Anono tiba di rumahnya, membuka pelan pintu kayu reyot agar tidak membangunkan siapapun, hanya untuk dikejutkan oleh ayahnya yang berdiri dengan penuh amarah, menanti kehadirannya. Gadis itu terkesiap begitu melihat keranjangnya berada di tangan pria itu. Wajahnya merah dan matanya terlihat seperti ditutupi kabut. Mabuk lagi.
"Kurang ajar. Berani-beraninya kau pergi main dengan laki-laki sementara keluargamu di sini kelaparan?!" Pria itu melempar keranjang berisi korek ke wajah gadis itu, membuatnya merintih dan jatuh ke belakang. "Berani berlagak ya sekarang?! Iya?!"
Anono meringis, hampir menangis. Belum sempat bereaksi, tubuh kurusnya ditendang ke belakang, hampir terbaring di salju teras rumah. "Anak tak tahu diuntung! Bawa sial!"
Rasa sakit dan dingin menjalar di tubuhnya. Baru saja ingin bangkit, pria itu menyeret kaki Anono ke dalam rumah dan membanting gadis itu ke tembok kayu. Pria itu menyudutkan Anono dengan botol miras di tangan kirinya, seolah tak akan segan untuk memukul wajah gadis itu dengan benda itu jika keinginannya tak terpenuhi. "Berikan aku uang."
Anono menggigit bibir. Padahal ... padahal uangnya yang didapat dari Fushi kemarin cukup untuk tabungan beberapa hari mereka makan. Dan kini uangnya kandas hanya untuk pria beban pemabuk ini?
Anono mengepalkan tangan, merasa sedih yang luar biasa. Dengan pelan dia bergumam pada dirinya sendiri, "Aku tidak mau lagi ...."
Naas gumamannya terlalu keras, membuat gadis itu mendapat tamparan keras yang membuatnya sekali lagi jatuh terduduk. Pria mabuk di depannya sangatlah merah wajahnya, bercampur antara mabuk dan amarah. "Bilang sekali lagi?"

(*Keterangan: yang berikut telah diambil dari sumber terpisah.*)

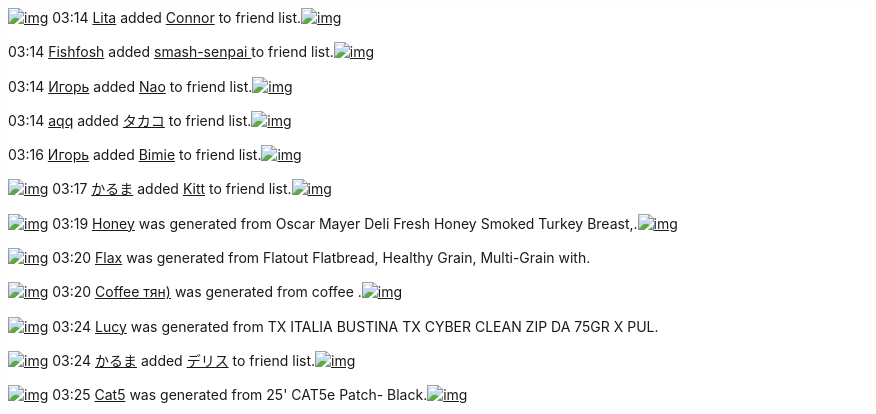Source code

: [![img](http://www.deviantsart.com/365tr0k.jpeg)](http://www.barcodekanojo.com/user/481424/Lita) 03:14 [Lita](http://www.barcodekanojo.com/user/481424/Lita) added [Connor](http://www.barcodekanojo.com/kanojo/2843089/Connor) to friend list.[![img](http://www.deviantsart.com/1l03naq.png)](http://www.barcodekanojo.com/kanojo/2843089/Connor) 

03:14 [Fishfosh](http://www.barcodekanojo.com/user/495183/Fishfosh) added [smash-senpai ](http://www.barcodekanojo.com/kanojo/3148788/smash-senpai%20) to friend list.[![img](http://www.deviantsart.com/1bf3d85.png)](http://www.barcodekanojo.com/kanojo/3148788/smash-senpai%20) 

03:14 [Игорь](http://www.barcodekanojo.com/user/495182/%D0%98%D0%B3%D0%BE%D1%80%D1%8C) added [Nao](http://www.barcodekanojo.com/kanojo/2395196/Nao) to friend list.[![img](http://www.deviantsart.com/1ed5boi.png)](http://www.barcodekanojo.com/kanojo/2395196/Nao) 

03:14 [aqq](http://www.barcodekanojo.com/user/495185/aqq) added [タカコ](http://www.barcodekanojo.com/kanojo/1232206/%E3%82%BF%E3%82%AB%E3%82%B3) to friend list.[![img](http://www.deviantsart.com/3jv0dhp.png)](http://www.barcodekanojo.com/kanojo/1232206/%E3%82%BF%E3%82%AB%E3%82%B3) 

03:16 [Игорь](http://www.barcodekanojo.com/user/495182/%D0%98%D0%B3%D0%BE%D1%80%D1%8C) added [Bimie](http://www.barcodekanojo.com/kanojo/2480031/Bimie) to friend list.[![img](http://www.deviantsart.com/mp0isk.png)](http://www.barcodekanojo.com/kanojo/2480031/Bimie) 

[![img](http://www.deviantsart.com/375ccn8.jpeg)](http://www.barcodekanojo.com/user/488762/%E3%81%8B%E3%82%8B%E3%81%BE) 03:17 [かるま](http://www.barcodekanojo.com/user/488762/%E3%81%8B%E3%82%8B%E3%81%BE) added [Kitt](http://www.barcodekanojo.com/kanojo/2693332/Kitt) to friend list.[![img](http://www.deviantsart.com/2usfmk7.png)](http://www.barcodekanojo.com/kanojo/2693332/Kitt) 

[![img](http://www.deviantsart.com/15b6d44.png)](http://www.barcodekanojo.com/kanojo/3170602/Honey) 03:19 [Honey](http://www.barcodekanojo.com/kanojo/3170602/Honey) was generated from Oscar Mayer Deli Fresh Honey Smoked Turkey Breast,.[![img](http://www.deviantsart.com/36pul39.jpeg)](http://www.barcodekanojo.com/product_images/barcode/5976833/1414952299/50x50xOscar,P20Mayer,P20Deli,P20Fresh,P20Honey,P20Smoked,P20Turkey,P20Breast,P2C.jpg,qw=88,ah=88.pagespeed.ic.aTffCMlM9y.jpg) 

[![img](http://www.deviantsart.com/1i4jaiq.png)](http://www.barcodekanojo.com/kanojo/3170603/Flax) 03:20 [Flax](http://www.barcodekanojo.com/kanojo/3170603/Flax) was generated from Flatout Flatbread, Healthy Grain, Multi-Grain with.

[![img](http://www.deviantsart.com/2jdg2go.png)](http://www.barcodekanojo.com/kanojo/3170604/Coffee%20%D1%82%D1%8F%D0%BD%29) 03:20 [Coffee тян)](http://www.barcodekanojo.com/kanojo/3170604/Coffee%20%D1%82%D1%8F%D0%BD%29) was generated from coffee .[![img](http://www.deviantsart.com/38el5di.jpeg)](http://www.barcodekanojo.com/product_images/barcode/5976835/1414952427/50x50xcoffee,P20.jpg,qw=88,ah=88.pagespeed.ic.wYxW1e4g0E.jpg) 

[![img](http://www.deviantsart.com/budba5.png)](http://www.barcodekanojo.com/kanojo/3170605/Lucy) 03:24 [Lucy](http://www.barcodekanojo.com/kanojo/3170605/Lucy) was generated from TX ITALIA BUSTINA TX CYBER CLEAN ZIP DA 75GR X PUL.

[![img](http://www.deviantsart.com/375ccn8.jpeg)](http://www.barcodekanojo.com/user/488762/%E3%81%8B%E3%82%8B%E3%81%BE) 03:24 [かるま](http://www.barcodekanojo.com/user/488762/%E3%81%8B%E3%82%8B%E3%81%BE) added [デリス](http://www.barcodekanojo.com/kanojo/2647983/%E3%83%87%E3%83%AA%E3%82%B9) to friend list.[![img](http://www.deviantsart.com/2nt3vd7.png)](http://www.barcodekanojo.com/kanojo/2647983/%E3%83%87%E3%83%AA%E3%82%B9) 

[![img](http://www.deviantsart.com/3mp94hb.png)](http://www.barcodekanojo.com/kanojo/3170606/Cat5) 03:25 [Cat5](http://www.barcodekanojo.com/kanojo/3170606/Cat5) was generated from 25' CAT5e Patch- Black.[![img](http://www.deviantsart.com/g51gnh.jpeg)](http://www.barcodekanojo.com/product_images/barcode/5976838/1414952659/50x50x25,P27,P20CAT5e,P20Patch-,P20Black.jpg,qw=88,ah=88.pagespeed.ic.QTol6TVKSd.jpg)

Anono meringis. Tamparannya sangat mengilukan, dan di saat yang sama amarahnya membuncah. Padahal yang selama ini berjuang hanya dia. Kenapa pula dia yang harus mendapat semua ini ...?

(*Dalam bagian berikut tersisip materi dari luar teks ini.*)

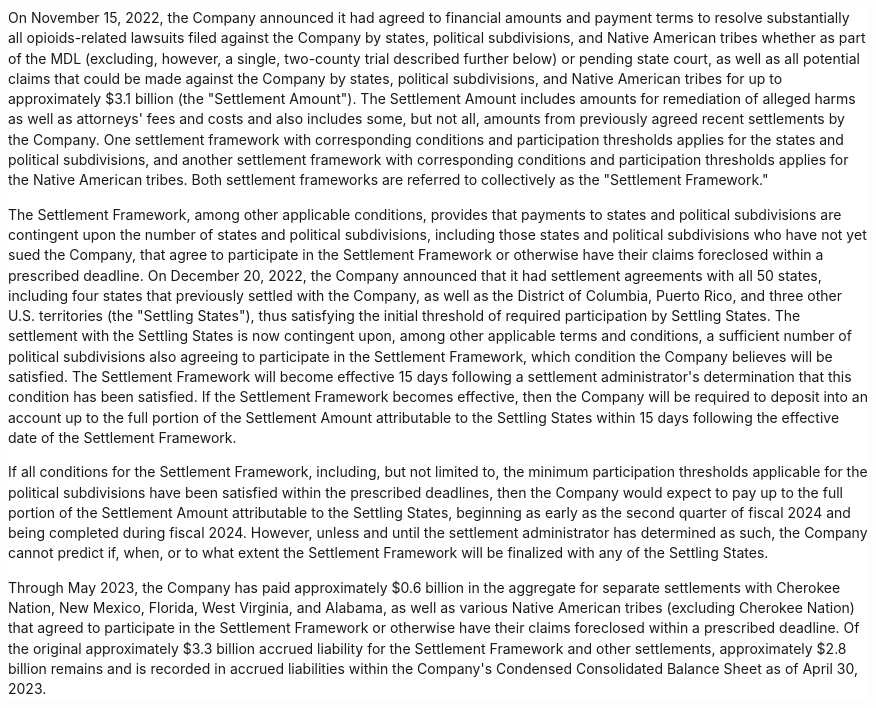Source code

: On November 15, 2022, the Company announced it had agreed to financial amounts and payment terms to resolve substantially all opioids-related lawsuits
filed against the Company by states, political subdivisions, and Native American tribes whether as part of the MDL (excluding, however, a single, two-county
trial described further below) or pending state court, as well as all potential claims that could be made against the Company by states, political subdivisions,
and Native American tribes for up to approximately $3.1 billion (the "Settlement Amount"). The Settlement Amount includes amounts for remediation of
alleged harms as well as attorneys' fees and costs and also includes some, but not all, amounts from previously agreed recent settlements by the Company. One
settlement framework with corresponding conditions and participation thresholds applies for the states and political subdivisions, and another settlement
framework with corresponding conditions and participation thresholds applies for the Native American tribes. Both settlement frameworks are referred to
collectively as the "Settlement Framework."

The Settlement Framework, among other applicable conditions, provides that payments to states and political subdivisions are contingent upon the number of
states and political subdivisions, including those states and political subdivisions who have not yet sued the Company, that agree to participate in the Settlement
Framework or otherwise have their claims foreclosed within a prescribed deadline. On December 20, 2022, the Company announced that it had settlement
agreements with all 50 states, including four states that previously settled with the Company, as well as the District of Columbia, Puerto Rico, and three other
U.S. territories (the "Settling States"), thus satisfying the initial threshold of required participation by Settling States. The settlement with the Settling States is
now contingent upon, among other applicable terms and conditions, a sufficient number of political subdivisions also agreeing to participate in the Settlement
Framework, which condition the Company believes will be satisfied. The Settlement Framework will become effective 15 days following a settlement
administrator's determination that this condition has been satisfied. If the Settlement Framework becomes effective, then the Company will be required to
deposit into an account up to the full portion of the Settlement Amount attributable to the Settling States within 15 days following the effective date of the
Settlement Framework.

If all conditions for the Settlement Framework, including, but not limited to, the minimum participation thresholds applicable for the political subdivisions have
been satisfied within the prescribed deadlines, then the Company would expect to pay up to the full portion of the Settlement Amount attributable to the
Settling States, beginning as early as the second quarter of fiscal 2024 and being completed during fiscal 2024. However, unless and until the settlement
administrator has determined as such, the Company cannot predict if, when, or to what extent the Settlement Framework will be finalized with any of the
Settling States.

Through May 2023, the Company has paid approximately $0.6 billion in the aggregate for separate settlements with Cherokee Nation, New Mexico, Florida,
West Virginia, and Alabama, as well as various Native American tribes (excluding Cherokee Nation) that agreed to participate in the Settlement Framework or
otherwise have their claims foreclosed within a prescribed deadline. Of the original approximately $3.3 billion accrued liability for the Settlement Framework
and other settlements, approximately $2.8 billion remains and is recorded in accrued liabilities within the Company's Condensed Consolidated Balance Sheet
as of April 30, 2023.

Ingatannya bersama Fushi hari ini terlintas. Laki-laki itu menceritakan banyak hal mengenai dunia luar, bagaimana dia harus bertarung melawan sesuatu yang bernama Nokker, menjadi orang yang abadi. Gadis itu membulatkan tekad bahwa dirinya ingin ikut Fushi, dan hal itu memberinya sedikit keberanian. "Aku tidak mau ...." Anono meneguk ludah. "Aku tidak mau menjadi budakmu lagi."
Satu tamparan lagi dilayangkan. Kini lebih keras dari sebelumnya, membuat gadis itu susah payah menahan bobot tubuhnya pada meja kayu. Tak lama berselang, pria itu membanting botol miras, membuatnya pecah dan menyipratkan sisa isinya. Ditodongkannya botol itu pada wajah Anono. "Benar-benar anak setan!" umpatnya. "Anak tidak berguna yang bahkan dijadikan lacur saja tak bisa!"
Anono bergidik mendengarnya. Rasa hormat memang sudah lama hilang untuk pria di hadapannya. Tapi sungguh tak disangka bahwa separah itu.
Pria itu menarik dan menjenggut rambut Anono, membuat gadis itu menjerit kesakitan. Botol yang tajamnya digoreskan ke leher sang gadis malang. Hidungnya kembang-kempis sementara napasnya yang boros bercampur dengan aroma miras. "Dengar ya, sialan. Aku tidak akan membiarkanmu tidur malam ini sebelum kau memberikanku uang. Lebih baik kau pungut semua korek itu dan jual semuanya dan berikan uangnya padaku!"
Anono memberontak, berhasil melepaskan rambutnya dari genggaman pria itu dan sontak mendorong tubuhnya sekuat tenaga, membuat pria itu terjengkang dan mengamuk sementara gadis itu berlari ke arah pintu keluar, meraih salah satu korek dan kabur di tengah salju yang seiring waktu menjadi badai.